#### Data extract:
'''

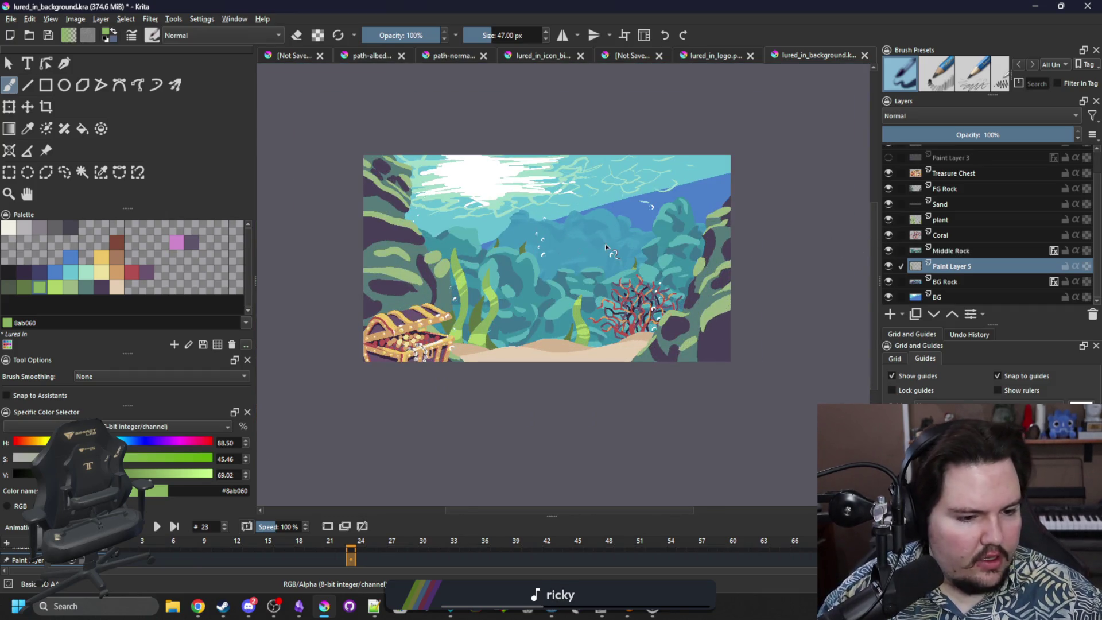
pyautogui.scroll(2, 604, 243)
pyautogui.scroll(-4, 573, 264)
pyautogui.scroll(2, 540, 281)
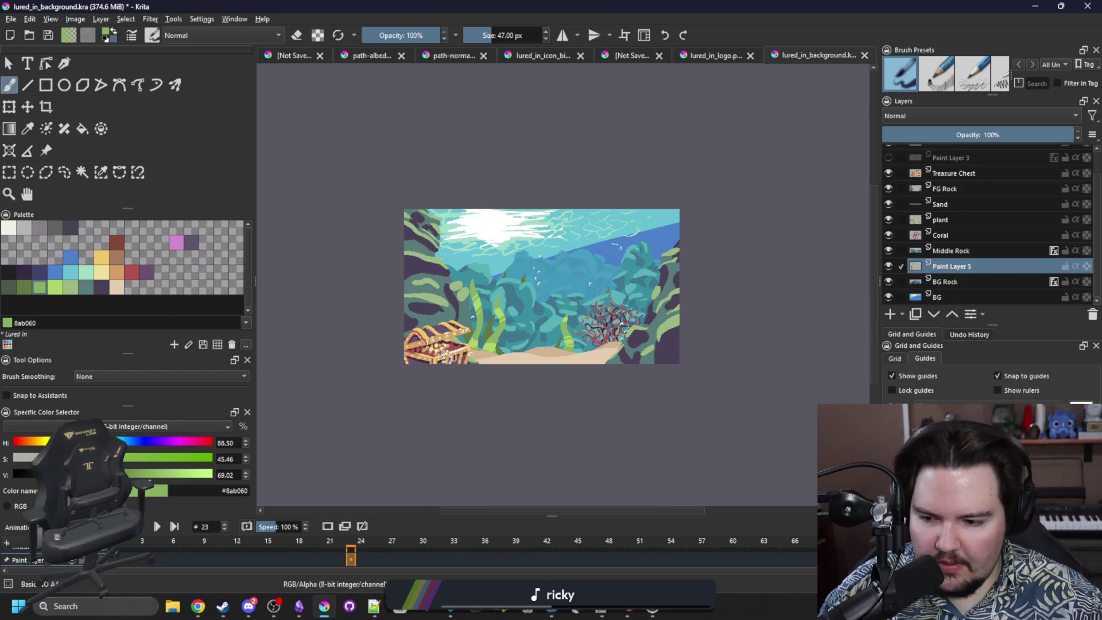
pyautogui.press('alt+Tab')
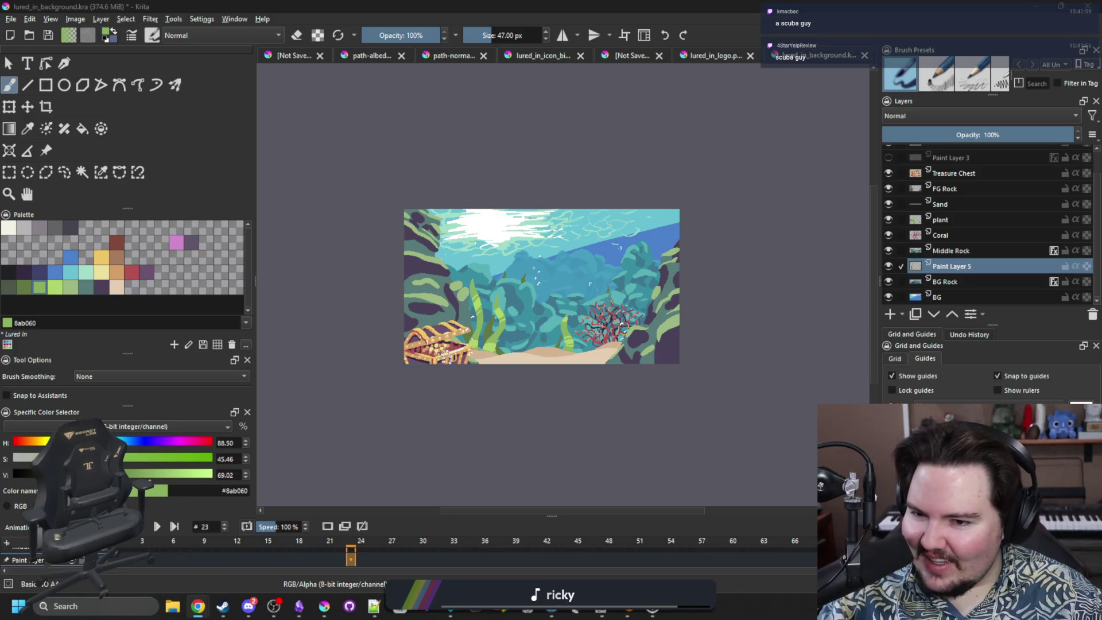
pyautogui.press('alt+Tab')
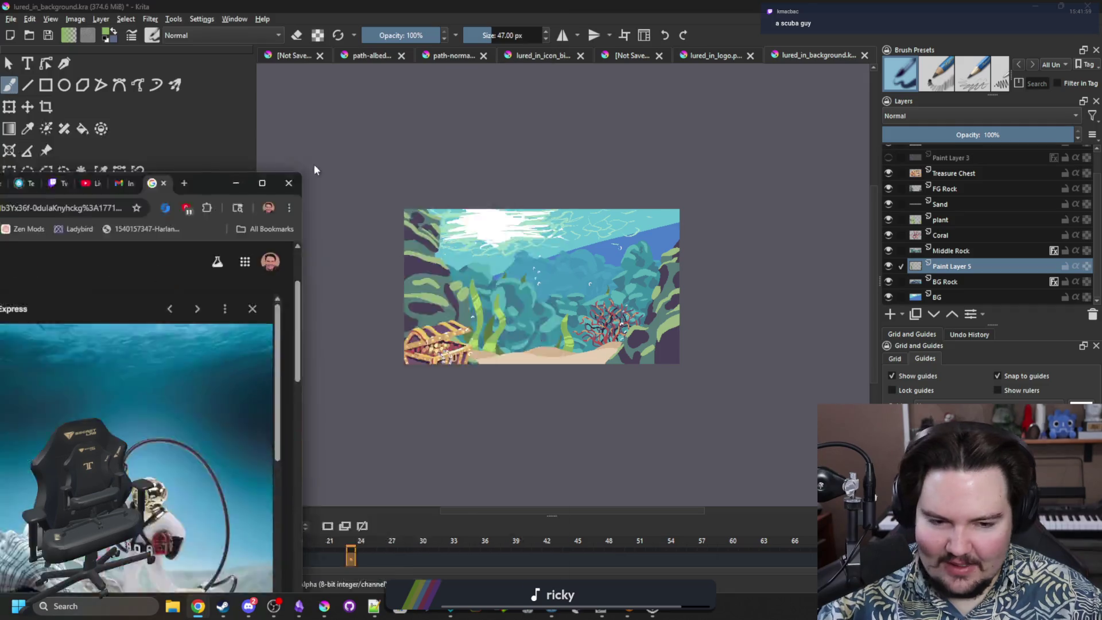
# Maximize the browser and preview the treasure-chest diver and red-suited air-hose diver ornaments.
pyautogui.doubleClick(511, 138)
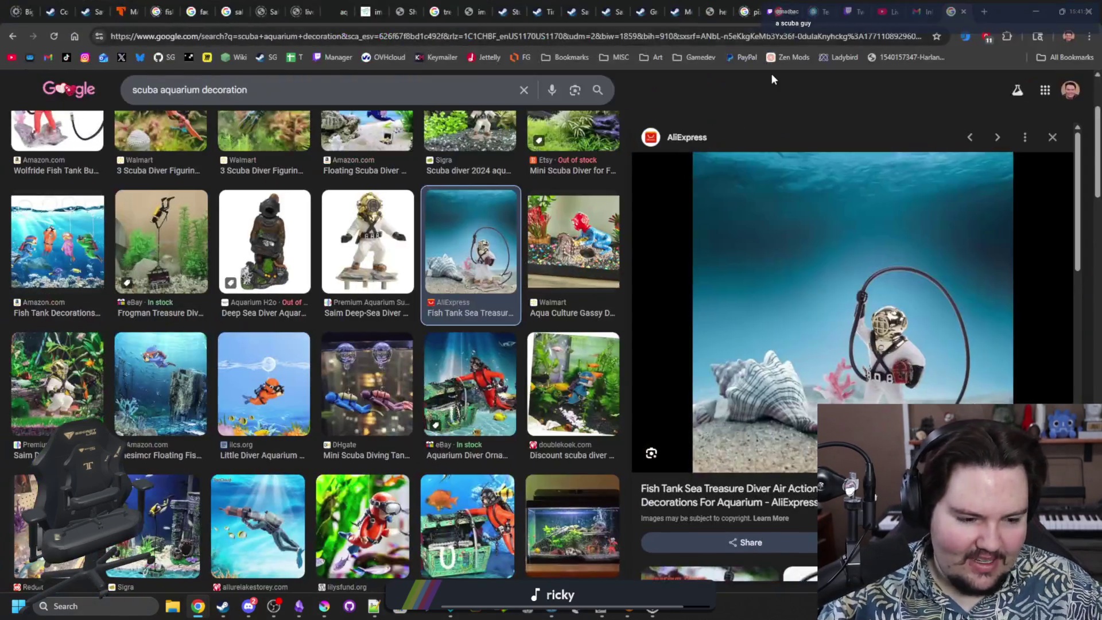
pyautogui.click(506, 397)
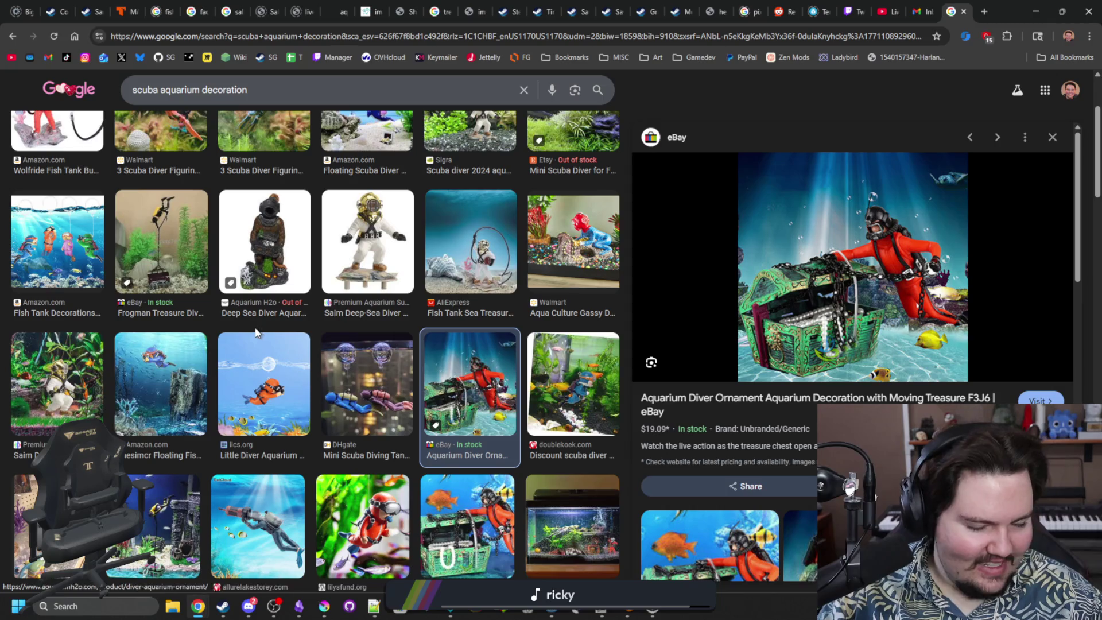
pyautogui.scroll(-3, 256, 333)
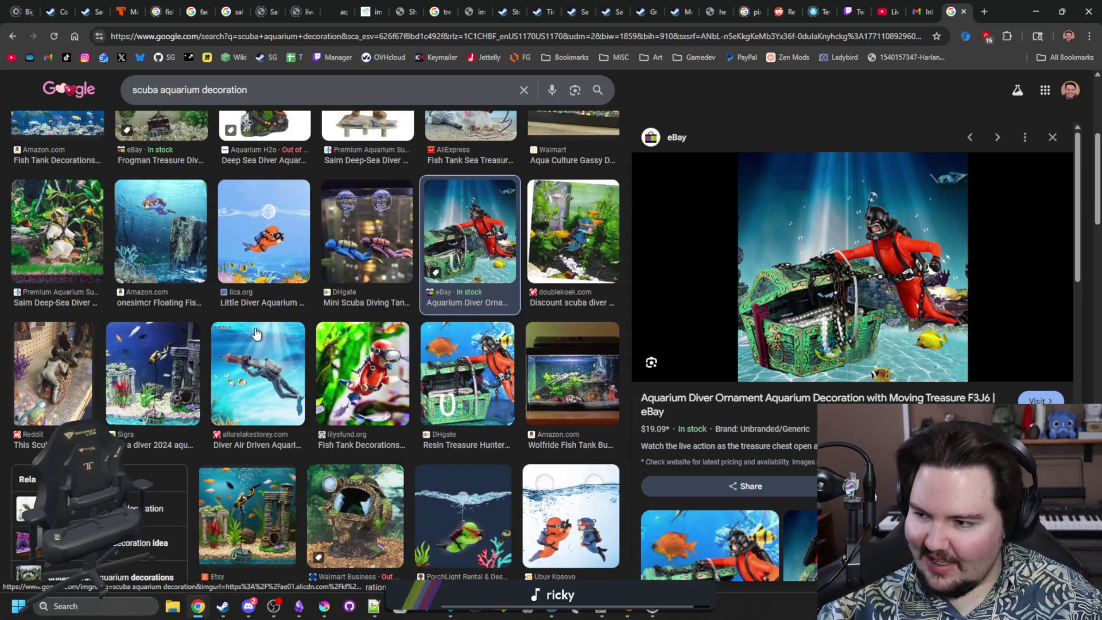
pyautogui.scroll(5, 256, 333)
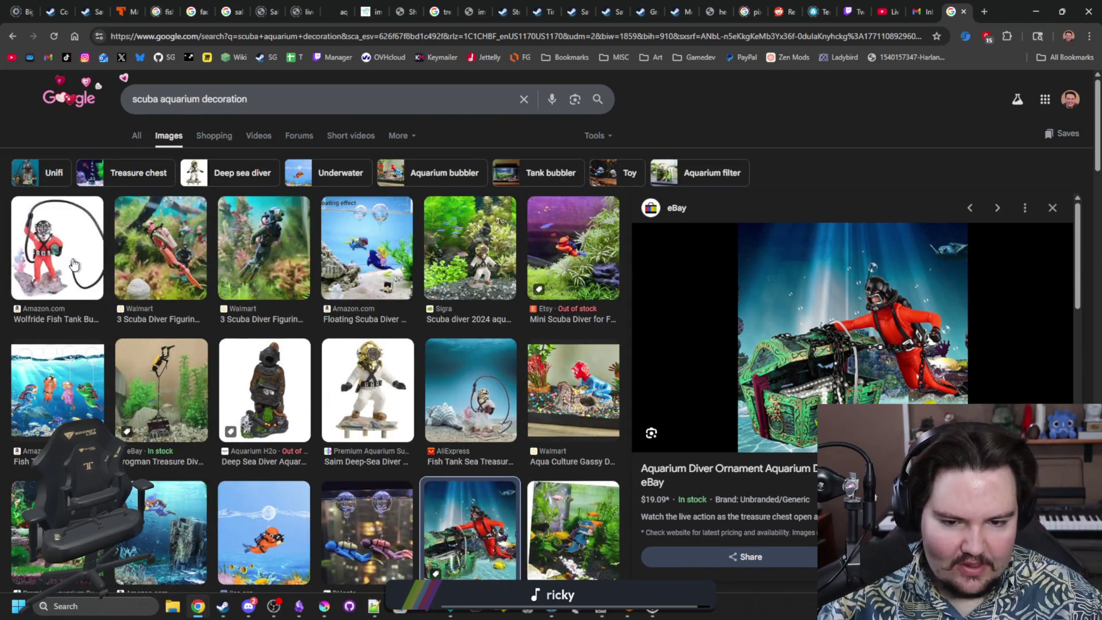
pyautogui.click(74, 265)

'''

#### What you need to do:
Starting at the line where "pyautogui.scroll(2, 540, 281)" appears, restate every line through the end of the records above exactly, but omit the pictures.

#### Answer below:
pyautogui.scroll(2, 540, 281)
pyautogui.press('alt+Tab')
pyautogui.press('alt+Tab')
# Maximize the browser and preview the treasure-chest diver and red-suited air-hose diver ornaments.
pyautogui.doubleClick(511, 138)
pyautogui.click(506, 397)
pyautogui.scroll(-3, 256, 333)
pyautogui.scroll(5, 256, 333)
pyautogui.click(74, 265)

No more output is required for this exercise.